Norway’s $850 billion sovereign wealth fund, the world’s biggest, is reviewing risk in Russia, where it has “significant” holdings, Chief Executive Officer Yngve Slyngstad said.
“We observe that there’s a different risk profile,” Slyngstad told reporters in Oslo yesterday, after testifying to lawmakers on the fund’s investment strategy. “We are at any given time also considering conditions that have dimensions of geopolitics and geopolitical risk.”
Russia unexpectedly raised interest rates yesterday as policy makers in Moscow struggle to stop capital flowing out of the country amid western condemnation of a standoff with Ukraine. The rate rise followed a downgrade by Standard & Poor’s, which cut Russia’s credit rating one step to BBB-, one level above junk. S&P cited the tense situation between Russia and Ukraine, which it said could spur significant outflows and “undermine already weakening growth prospects.”
The benchmark Russian Micex index has slid 15 percent this year, while the Ruble is the worst performing currency among developing nations this year after the Argentinian peso.
Norway’s wealth fund held 22 billion kroner ($3.7 billion) in Russian stocks at the end of last year and 25 billion kroner in the country’s corporate and government bonds, according to its annual report.
“We have significant investments in Russia,” Slyngstad said.
Norway’s biggest bank, DNB ASA, said yesterday it’s selling its Russian operations after its business there failed to live up to its predictions. JSC Commercial Bank DNB Bank will be sold to Asokerco Trading Limited LLC, owned by the majority shareholder in B&N Bank JSC, Mikail Shishkhanov, DNB said.
The wealth fund, which reports first-quarter results on April 30, returned 15.9 percent in 2013, after rising 13.4 percent the year before, it said Feb. 28. Its stock holdings returned 26.3 percent, while bond investments climbed 0.1 percent. Real estate investments gained 11.8 percent.
The fund has sought to shift its holdings to capture more global growth, and has steered investments away from Europe as emerging markets in Asia and South America increase their share of the world economy.
“What’s happened over the last two years is that there’s been a dawning crisis, at least a challenging situation, in emerging markets,” Slyngstad said. “The question that’s been in the market for a long time is whether several possible countries, China for example, have challenges. What we’ve said is that we still look positively on the situation in general, but that we have to be prepared for a market correction when we’ve had such a significant rise in stock markets over several years.”
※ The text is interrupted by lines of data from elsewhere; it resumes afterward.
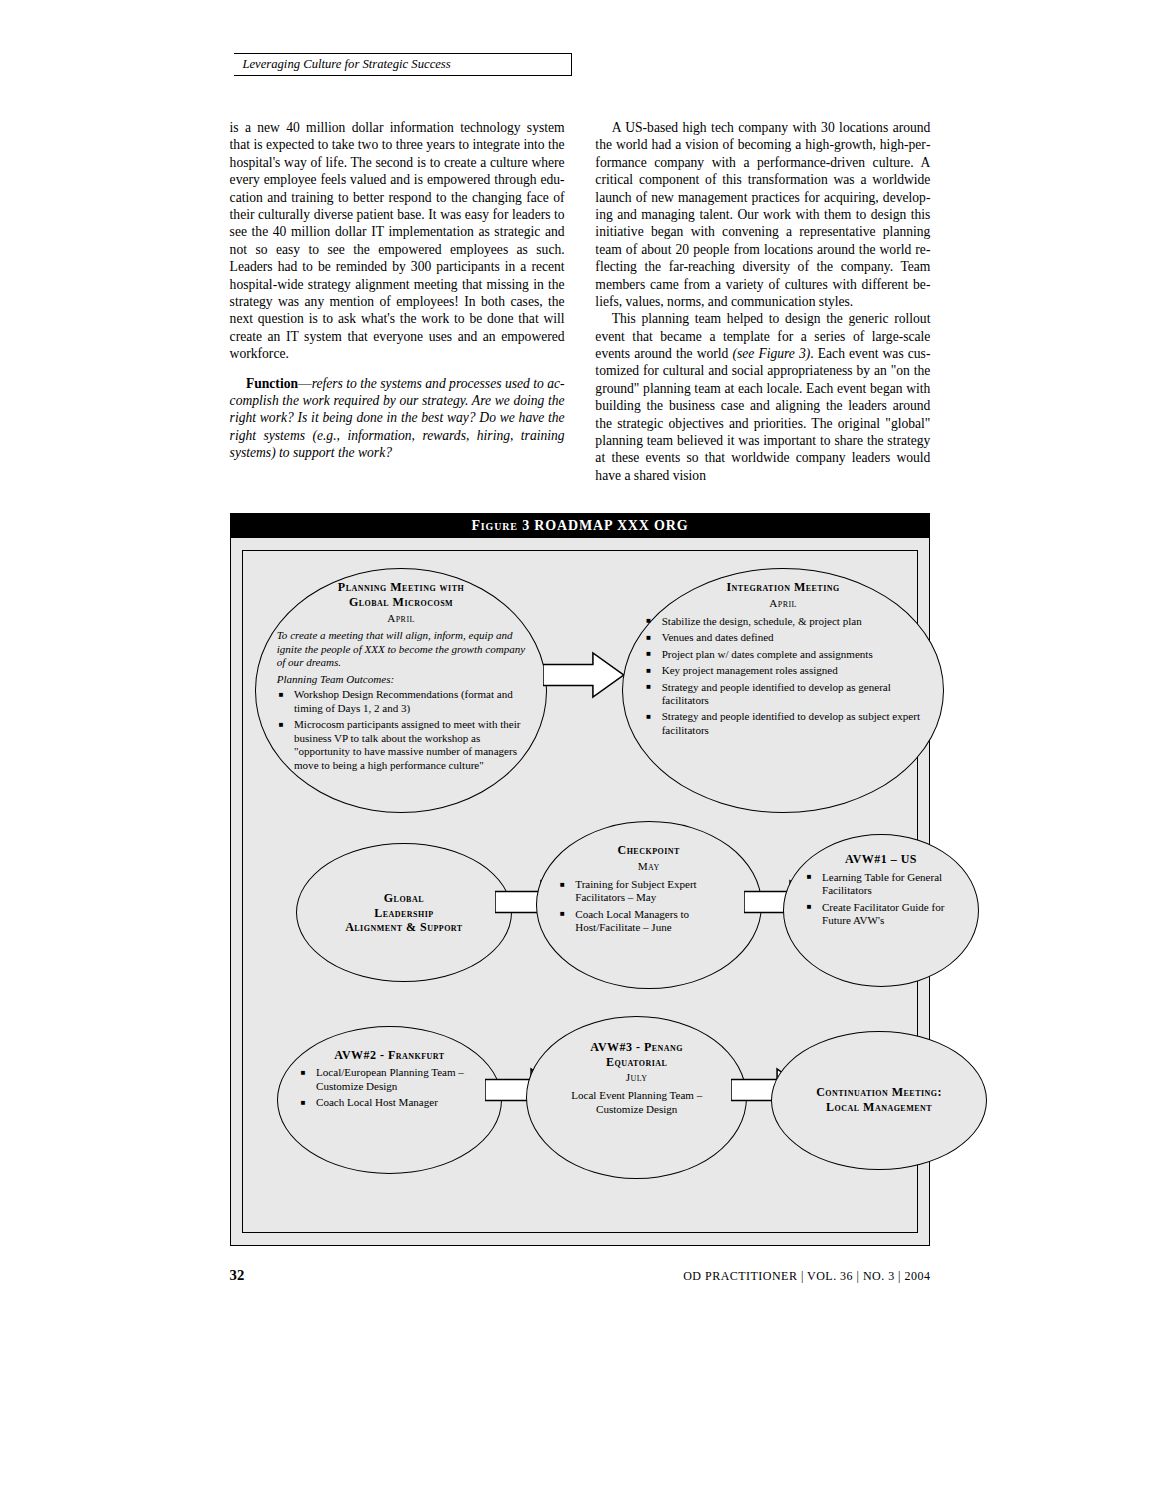Leveraging Culture for Strategic Success
is a new 40 million dollar information technology system that is expected to take two to three years to integrate into the hospital's way of life. The second is to create a culture where every employee feels valued and is empowered through education and training to better respond to the changing face of their culturally diverse patient base. It was easy for leaders to see the 40 million dollar IT implementation as strategic and not so easy to see the empowered employees as such. Leaders had to be reminded by 300 participants in a recent hospital-wide strategy alignment meeting that missing in the strategy was any mention of employees! In both cases, the next question is to ask what's the work to be done that will create an IT system that everyone uses and an empowered workforce.
Function—refers to the systems and processes used to accomplish the work required by our strategy. Are we doing the right work? Is it being done in the best way? Do we have the right systems (e.g., information, rewards, hiring, training systems) to support the work?
A US-based high tech company with 30 locations around the world had a vision of becoming a high-growth, high-performance company with a performance-driven culture. A critical component of this transformation was a worldwide launch of new management practices for acquiring, developing and managing talent. Our work with them to design this initiative began with convening a representative planning team of about 20 people from locations around the world reflecting the far-reaching diversity of the company. Team members came from a variety of cultures with different beliefs, values, norms, and communication styles.
This planning team helped to design the generic rollout event that became a template for a series of large-scale events around the world (see Figure 3). Each event was customized for cultural and social appropriateness by an "on the ground" planning team at each locale. Each event began with building the business case and aligning the leaders around the strategic objectives and priorities. The original "global" planning team believed it was important to share the strategy at these events so that worldwide company leaders would have a shared vision
Figure 3 ROADMAP XXX ORG
Planning Meeting with
Global Microcosm
April
To create a meeting that will align, inform, equip and ignite the people of XXX to become the growth company of our dreams.
Planning Team Outcomes:
Workshop Design Recommendations (format and timing of Days 1, 2 and 3)
Microcosm participants assigned to meet with their business VP to talk about the workshop as "opportunity to have massive number of managers move to being a high performance culture"
Integration Meeting
April
Stabilize the design, schedule, & project plan
Venues and dates defined
Project plan w/ dates complete and assignments
Key project management roles assigned
Strategy and people identified to develop as general facilitators
Strategy and people identified to develop as subject expert facilitators
Global
Leadership
Alignment & Support
Checkpoint
May
Training for Subject Expert Facilitators – May
Coach Local Managers to Host/Facilitate – June
AVW#1 – US
Learning Table for General Facilitators
Create Facilitator Guide for Future AVW's
AVW#2 - Frankfurt
Local/European Planning Team – Customize Design
Coach Local Host Manager
AVW#3 - Penang
Equatorial
July
Local Event Planning Team – Customize Design
Continuation Meeting:
Local Management
32 OD PRACTITIONER | VOL. 36 | NO. 3 | 2004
The fund has failed to meet a 4 percent real return target, on average, since the late 1990s. Over the past five years it has returned an annual 9.74 percent, on average.
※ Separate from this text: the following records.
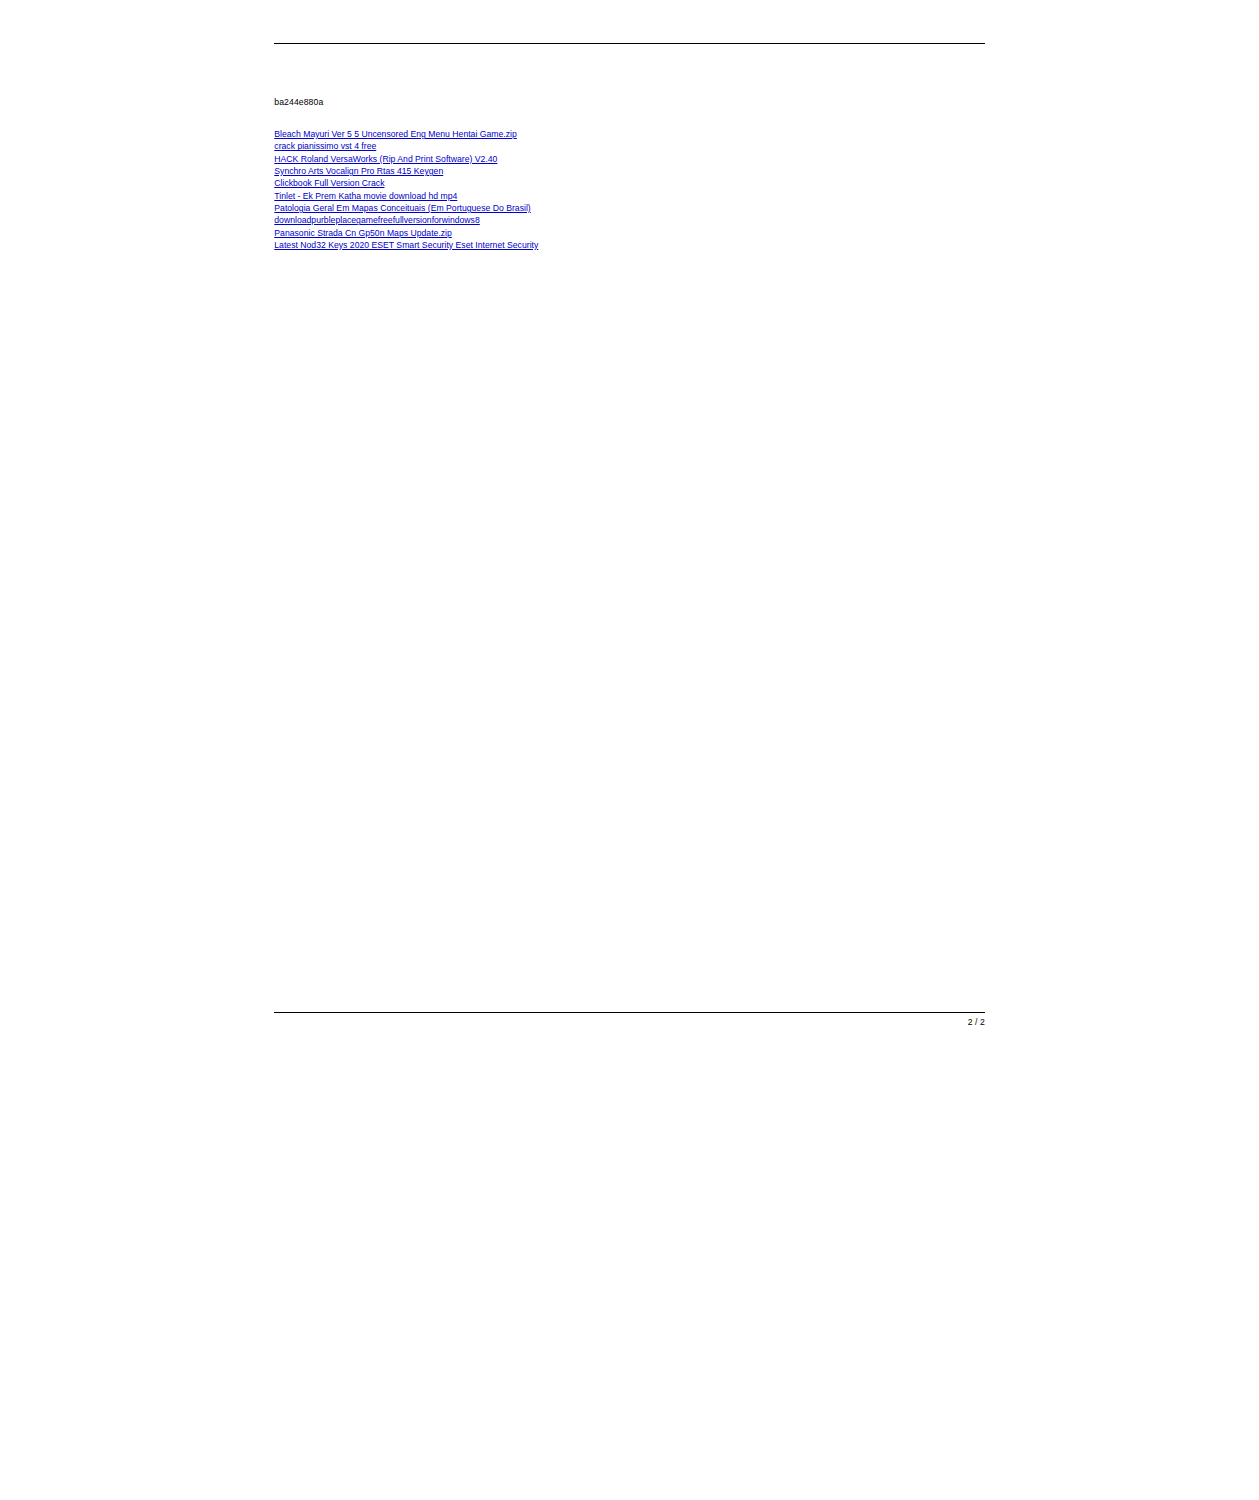ba244e880a
Bleach Mayuri Ver 5 5 Uncensored Eng Menu Hentai Game.zip
crack pianissimo vst 4 free
HACK Roland VersaWorks (Rip And Print Software) V2.40
Synchro Arts Vocalign Pro Rtas 415 Keygen
Clickbook Full Version Crack
Tinlet - Ek Prem Katha movie download hd mp4
Patologia Geral Em Mapas Conceituais (Em Portuguese Do Brasil)
downloadpurbleplacegamefreefullversionforwindows8
Panasonic Strada Cn Gp50n Maps Update.zip
Latest Nod32 Keys 2020 ESET Smart Security Eset Internet Security
2 / 2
Parliament is questioning the fund’s highest-ranking officials after local media reports questioned whether the state-run investor followed its mandate when it bought into Formula One ahead of a planned initial public offering. The fund can only buy private equity if a company is planning to sell shares to the public. The IPO was subsequently canceled and its chief executive is now mired in a corruption probe.
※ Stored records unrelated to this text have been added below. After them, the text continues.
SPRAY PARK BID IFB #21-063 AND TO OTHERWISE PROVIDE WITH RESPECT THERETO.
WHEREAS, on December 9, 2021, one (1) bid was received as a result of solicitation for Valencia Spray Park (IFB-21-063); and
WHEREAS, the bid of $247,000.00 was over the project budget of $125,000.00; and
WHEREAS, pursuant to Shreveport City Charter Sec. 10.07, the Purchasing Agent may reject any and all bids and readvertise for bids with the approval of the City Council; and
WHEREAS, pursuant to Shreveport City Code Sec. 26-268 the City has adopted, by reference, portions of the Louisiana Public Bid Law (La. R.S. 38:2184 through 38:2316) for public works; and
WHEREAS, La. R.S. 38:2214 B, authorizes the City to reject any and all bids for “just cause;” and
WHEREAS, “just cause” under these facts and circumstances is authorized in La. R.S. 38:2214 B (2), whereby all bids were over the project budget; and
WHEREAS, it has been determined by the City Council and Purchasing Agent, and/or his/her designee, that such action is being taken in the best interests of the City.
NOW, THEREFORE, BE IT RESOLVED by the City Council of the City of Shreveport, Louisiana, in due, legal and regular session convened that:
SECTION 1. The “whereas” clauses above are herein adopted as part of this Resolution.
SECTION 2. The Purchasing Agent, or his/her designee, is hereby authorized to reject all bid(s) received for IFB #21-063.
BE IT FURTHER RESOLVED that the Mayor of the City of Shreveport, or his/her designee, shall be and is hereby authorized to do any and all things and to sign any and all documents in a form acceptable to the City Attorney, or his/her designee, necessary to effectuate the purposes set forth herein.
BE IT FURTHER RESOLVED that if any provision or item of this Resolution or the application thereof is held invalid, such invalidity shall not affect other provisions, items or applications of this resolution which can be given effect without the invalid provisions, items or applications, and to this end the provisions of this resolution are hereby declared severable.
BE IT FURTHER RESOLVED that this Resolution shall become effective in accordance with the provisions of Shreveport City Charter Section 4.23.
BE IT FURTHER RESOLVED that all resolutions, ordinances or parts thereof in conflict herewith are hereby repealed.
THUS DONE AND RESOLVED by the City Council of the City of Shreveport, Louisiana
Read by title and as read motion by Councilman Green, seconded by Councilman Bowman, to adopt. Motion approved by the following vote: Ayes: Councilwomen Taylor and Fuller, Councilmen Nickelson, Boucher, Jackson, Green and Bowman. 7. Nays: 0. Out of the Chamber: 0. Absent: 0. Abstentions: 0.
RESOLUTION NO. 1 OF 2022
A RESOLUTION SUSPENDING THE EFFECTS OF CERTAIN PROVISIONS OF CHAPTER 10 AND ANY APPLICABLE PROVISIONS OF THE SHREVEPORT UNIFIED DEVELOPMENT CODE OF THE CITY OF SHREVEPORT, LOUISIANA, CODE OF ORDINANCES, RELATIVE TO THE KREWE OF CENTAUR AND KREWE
The decision to buy a stake in Formula One before a planned listing was based on an assessment that an investor can get a “considerably better” price at that point rather than waiting until “afterwards once everyone has been there,” Slyngstad said. “We have had full openness on this investment all along.”
Norway, western Europe’s biggest oil and gas producer, channels its fossil-fuel income into the wealth fund to shield the $500 billion economy from overheating. The investor got its first capital in 1996, added stocks in 1998, emerging markets in 2000 and real estate in 2011. The government is allowed use the targeted 4 percent return to plug budget deficits.